Matchup: Chef David Moore of Gallery Restaurant and Chef Ben Miles of BLT Steak.

Surprise ingredients: Goodnight Brothers Carolina cured ham and Goat Lady Dairy “Lindale.”

Highest scoring dish of the night: La Farm Bakery sourdough-goat lady dairy “Lindale” bread pudding, “Lindale”-black truffle fondue, shaved Goodnight Brothers Carolina cured ham, herb salad, baked ham, sweet jalapeño (by chef Moore).

Advancing: Miles, 27.44558824 to 25.67145136.

April 19

Matchup: Chef Chris Coleman of The Asbury and Chef Joseph Cornett of The Flipside Café.

Surprise ingredient: N.C. sweet potatoes.

Highest scoring dish of the night: Rosemary Pete’s Murasaki sweet potato empanada, purple sweet potato cheesecake, N.C. sweet potato marshmallow, sweet potato caramel (by chef Cornett).

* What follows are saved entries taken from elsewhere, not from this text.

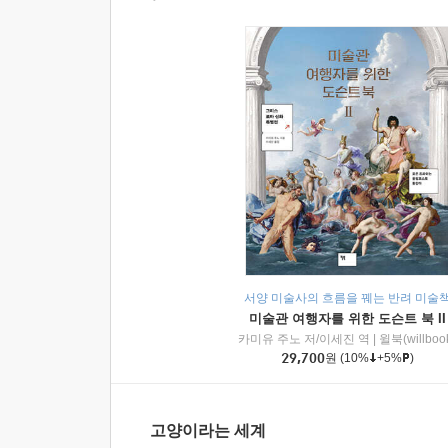
서양 미술사의 흐름을 꿰는 반려 미술
미술관 여행자를 위한 도슨트 북 II
카미유 주노 저/이세진 역
|
윌북(willboo
29,700
원
(10%
+5%
)
고양이라는 세계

Advancing: Cornett, 30.08674102 to 25.06818182.

April 20

Matchup: Chef Clark Barlowe of Heirloom Restaurant and Chef Mike Suppa of Vivace.

Surprise ingredient: Black Mountain chocolate and Cactus Creek gourmet coffee.

Highest scoring dish of the night: Cactus Creek Tanzanian Peaberry-Black Mountain chocolate coca nib cake, cocoa nib-coffee-hickory smoked berries, chocolate ganache, vanilla bean mascarpone (by chef Barlowe).

Advancing: Suppa, 27.06666667 to 24.95795880.

April 21

Matchup: Chef Ben Philpott of Block & Grinder and Chef Neil Bratton of Local Dish.

Surprise ingredients: Joyce Farms Poulet Rouge and High Rock Farms pecans.

Highest scoring dish of the night: Joyce Farms smoked Poulet Rouge ravioli, Chapel Hill Creamery Calvander cream, oyster mushrooms, asparagus, Poulet Rouge crispy skin, High Rock Farms candied pecans (by chef Bratton).

Advancing: Bratton, 30.30635838 to 29.32091887.

April 27

Matchup: Chef Brent Martin of The Summit Room and Chef John Morey of Bank of America Stadium.

Featured ingredient: Battle Certified Angus Beef brand tenderloin and Savory Spice Shop South End cocoas.

Highest scoring dish of the night: Certified Angus Beef Brand tenderloin tartar, Savory Spice Shop South End black onyx cocoa shingle, foie gras pâté, vanilla oil, Scott Farms sweet potato chips, Manchester Farm quail egg, lemon confit, black garlic aioli (by chef Martin).

Advancing: Martin, 29.25714286 to 25.39066667.

April 28

Matchup: Chef Michael Fisera of Lexington Avenue Brewery (Asheville) and Chefs Ryan Daugherty and Eric Litaker of Dogwood Southern Table & Bar.

Featured ingredients: Certified Angus Beef brand bone-in ribeye steak and N.C. chicken eggs.

Highest scoring dish of the night: N.C. egg drop dashi, Chinese barbecue Certified Angus Beef brand ribs, oyster mushrooms, cashew gremolata (by chef Fisera)

Advancing: Daugherty and Litaker, 27.94434389 to 24.77579909.